Es bedürfe keiner bereits vorhandenen Gefahr für die Gesundheit des Kindes, damit eine Kindes- und Erwachsenenschutzbehörde (Kesb) oder ein Gericht bei Uneinigkeit der Eltern entscheiden müsse. Es reiche die ernstliche Möglichkeit einer körperlichen Beeinträchtigung des Kindes. Der gesetzliche Kindesschutz sei eine präventive Massnahme, schreibt das Bundesgericht.

Deshalb sei ein Entscheid der zuständigen Behörde im Sinne von Artikel 307 des Zivilgesetzbuches zulässig. Dies, um mit geeigneten Massnahmen eine Gefährdung des Kindeswohls abzuwenden. Dieser Artikel kommt zum Zug, wenn Eltern nicht willens oder ausserstande sind, selbst zu handeln.

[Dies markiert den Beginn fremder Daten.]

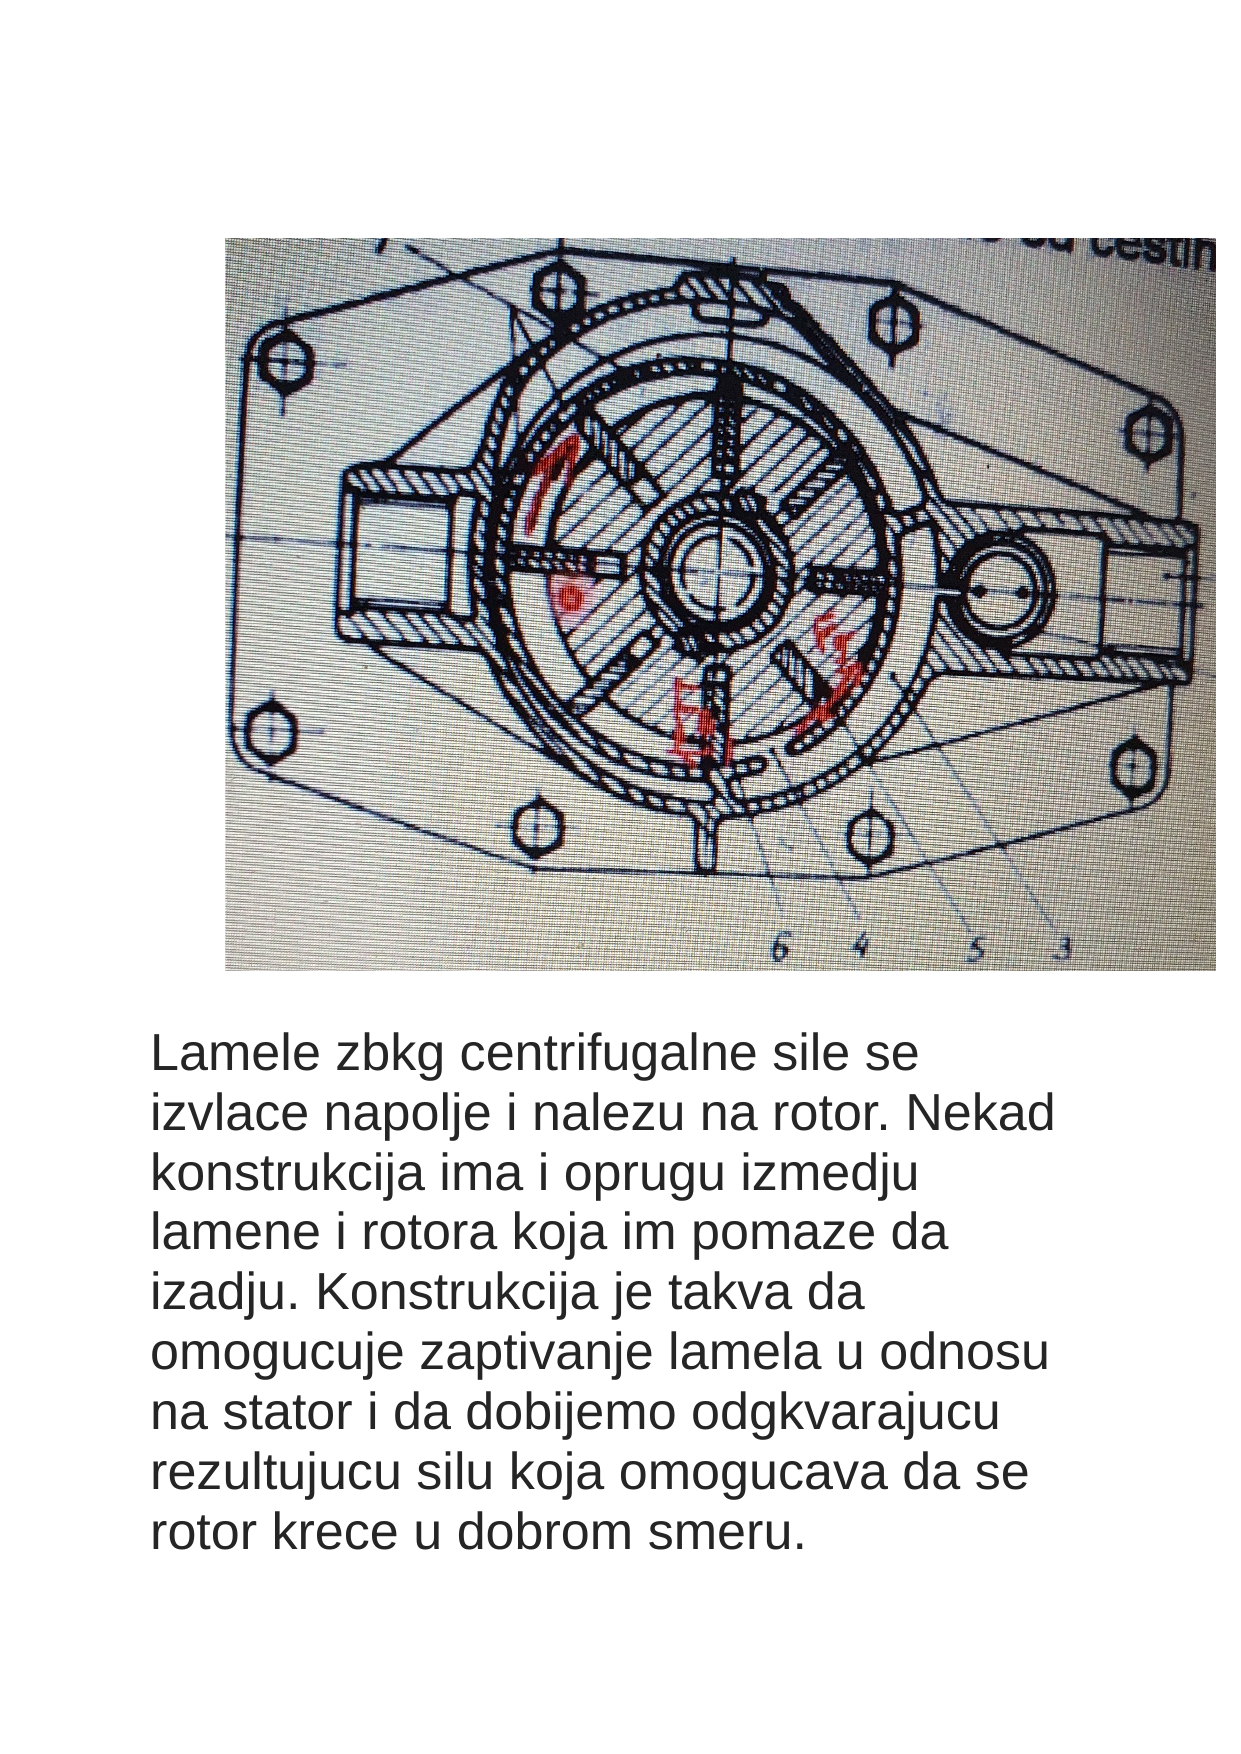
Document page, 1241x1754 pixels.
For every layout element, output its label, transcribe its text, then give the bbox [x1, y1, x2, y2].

text Lamele zbkg centrifugalne sile se izvlace napolje i nalezu na rotor. Nekad konstrukcija ima i oprugu izmedju lamene i rotora koja im pomaze da izadju. Konstrukcija je takva da omogucuje zaptivanje lamela u odnosu na stator i da dobijemo odgkvarajucu rezultujucu silu koja omogucava da se rotor krece u dobrom smeru. [150, 1021, 1090, 1560]
picture [225, 238, 1216, 971]
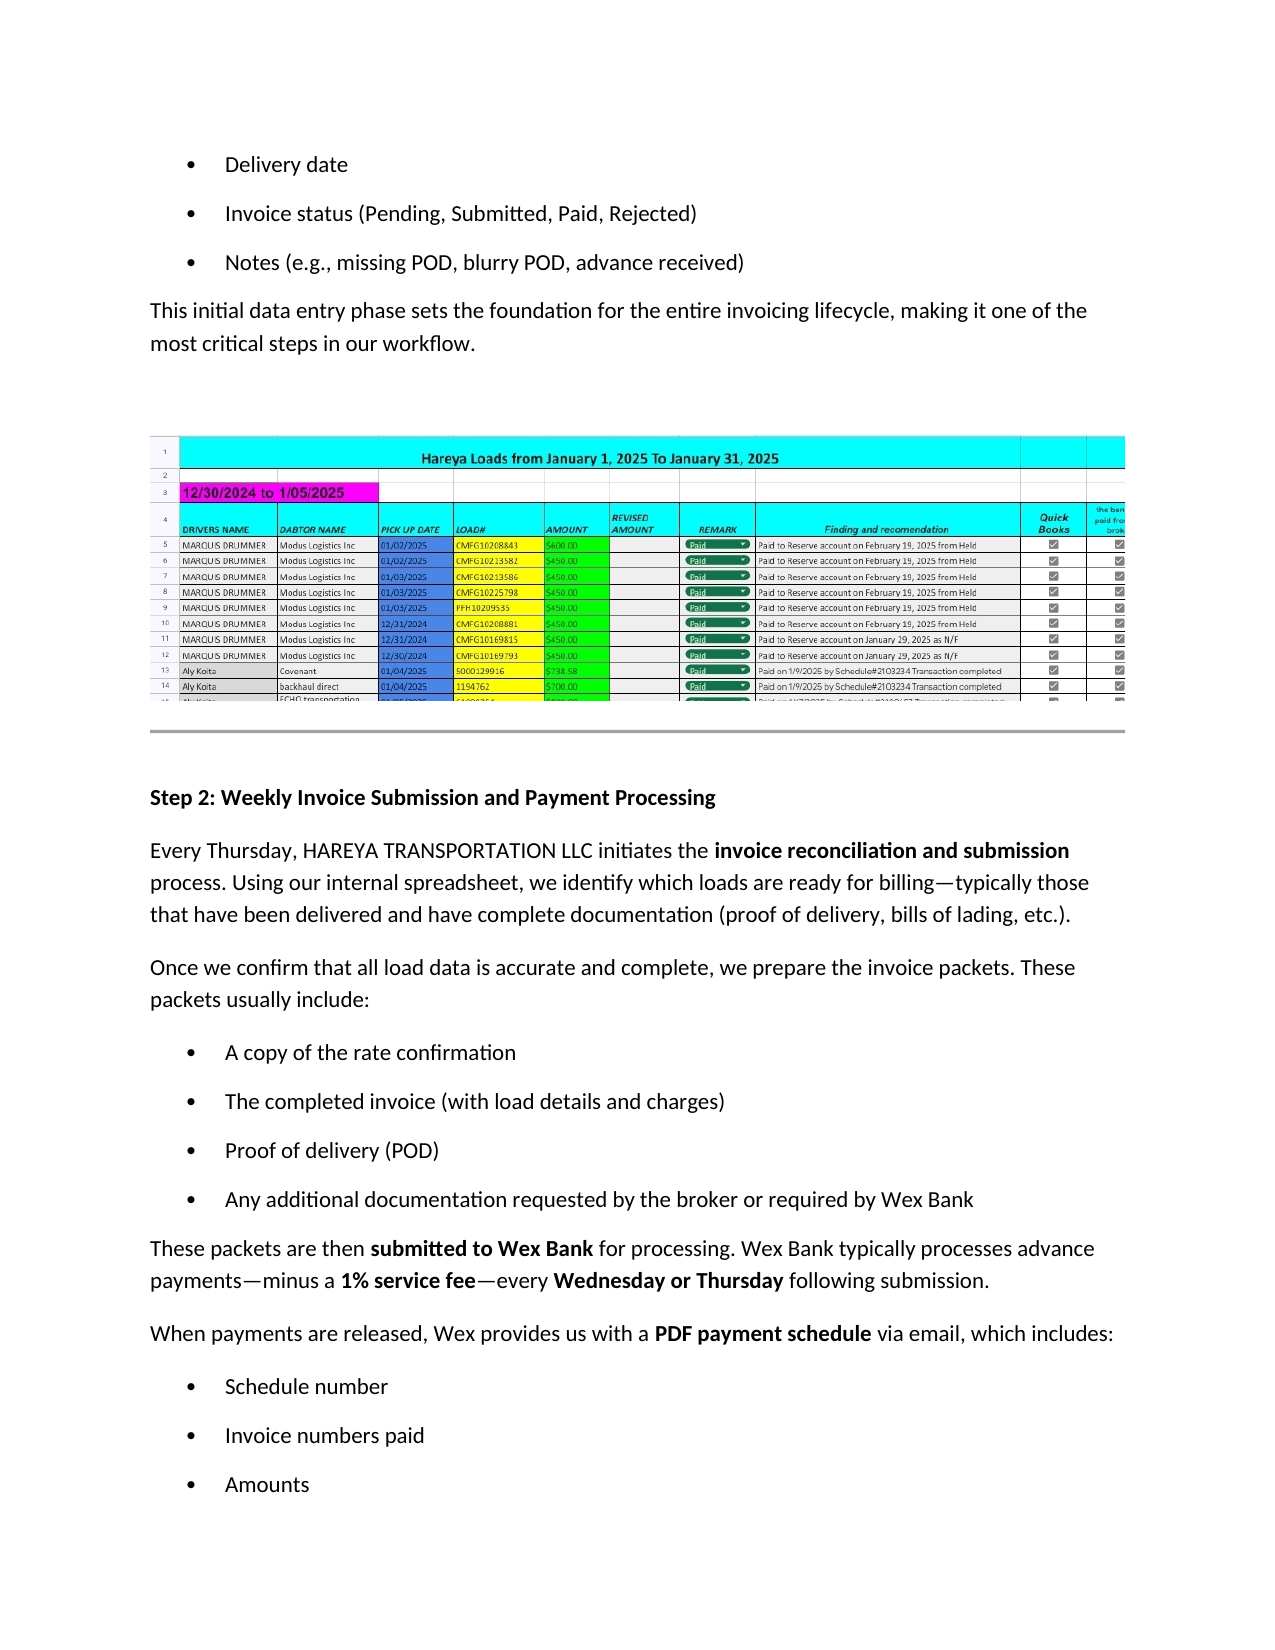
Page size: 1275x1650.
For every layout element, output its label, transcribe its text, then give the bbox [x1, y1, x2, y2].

Die für den Entscheid zuständige Behörde muss sich als Richtschnur an die Empfehlungen des Bundesamts für Gesundheit (BAG) zur Masernimpfung halten. Sind Kontraindikationen für eine Impfung vorhanden, darf die Behörde von den Empfehlungen abweichen.

Eingreifen bei Gefährdung des Kindeswohl notwendig

Das Eingreifen der Behörde ist im Fall von Eltern mit gemeinsamer elterlicher Sorge bei Uneinigkeit und gleichzeitiger Gefährdung des Kindeswohls notwendig. Dies, weil kein Elternteil einen Vorrang hat bei grundlegenden Entscheidungen für das Kind.

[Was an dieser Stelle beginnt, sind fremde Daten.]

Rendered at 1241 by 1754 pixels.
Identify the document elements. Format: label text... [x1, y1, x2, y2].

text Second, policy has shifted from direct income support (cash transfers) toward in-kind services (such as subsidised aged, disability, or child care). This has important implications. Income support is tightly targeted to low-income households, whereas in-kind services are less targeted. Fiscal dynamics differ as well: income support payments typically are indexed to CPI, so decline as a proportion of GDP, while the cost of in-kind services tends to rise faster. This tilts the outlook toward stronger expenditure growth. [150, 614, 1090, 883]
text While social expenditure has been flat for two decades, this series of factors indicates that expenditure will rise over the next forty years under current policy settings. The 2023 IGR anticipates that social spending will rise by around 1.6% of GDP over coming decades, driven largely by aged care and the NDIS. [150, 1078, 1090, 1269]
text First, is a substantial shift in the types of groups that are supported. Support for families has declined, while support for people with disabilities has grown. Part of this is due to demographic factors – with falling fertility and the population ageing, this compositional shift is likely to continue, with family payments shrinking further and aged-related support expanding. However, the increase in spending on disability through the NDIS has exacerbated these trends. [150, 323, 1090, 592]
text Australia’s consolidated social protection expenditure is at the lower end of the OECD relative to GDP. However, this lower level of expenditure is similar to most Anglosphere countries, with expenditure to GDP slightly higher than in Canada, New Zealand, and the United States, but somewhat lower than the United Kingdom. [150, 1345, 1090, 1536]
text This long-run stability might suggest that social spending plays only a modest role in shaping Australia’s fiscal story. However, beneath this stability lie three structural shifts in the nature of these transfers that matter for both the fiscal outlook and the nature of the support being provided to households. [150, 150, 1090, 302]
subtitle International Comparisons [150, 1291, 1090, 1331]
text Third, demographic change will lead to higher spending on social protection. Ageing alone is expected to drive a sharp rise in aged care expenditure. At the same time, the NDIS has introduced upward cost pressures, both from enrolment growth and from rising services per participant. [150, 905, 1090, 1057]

Impfverzicht sei zu respektieren

Ein von den Eltern gemeinsam gefällter Entscheid, das Kind nicht gegen Masern zu impfen, sei von den Behörden zu respektieren. Das führt das Bundesgericht weiter aus. Dies ergebe sich aus der Grundüberzeugung, dass die Autonomie der Eltern in Bezug auf alle Kinderbelange gegenüber staatlichen Interventionen den Vorrang haben.

Im vorliegenden Fall war sich ein getrennt lebendes Paar nicht einig darüber, ob die drei minderjährigen Kinder gegen Masern geimpft werden sollen. Im Rahmen des Scheidungsverfahrens verlangte der Vater der Kinder, die Mutter sei zu verpflichten, die Kinder impfen zu lassen. Der Antrag wurde von den kantonalen Instanzen jedoch abgewiesen.

Das Bundesgericht hat die Beschwerde des Vaters teilweise gutgeheissen. Der Fall geht nun ans Kantonsgericht zurück. Dieses muss prüfen, ob es bei den Kindern Befunde gibt, die gegen eine Impfung sprechen.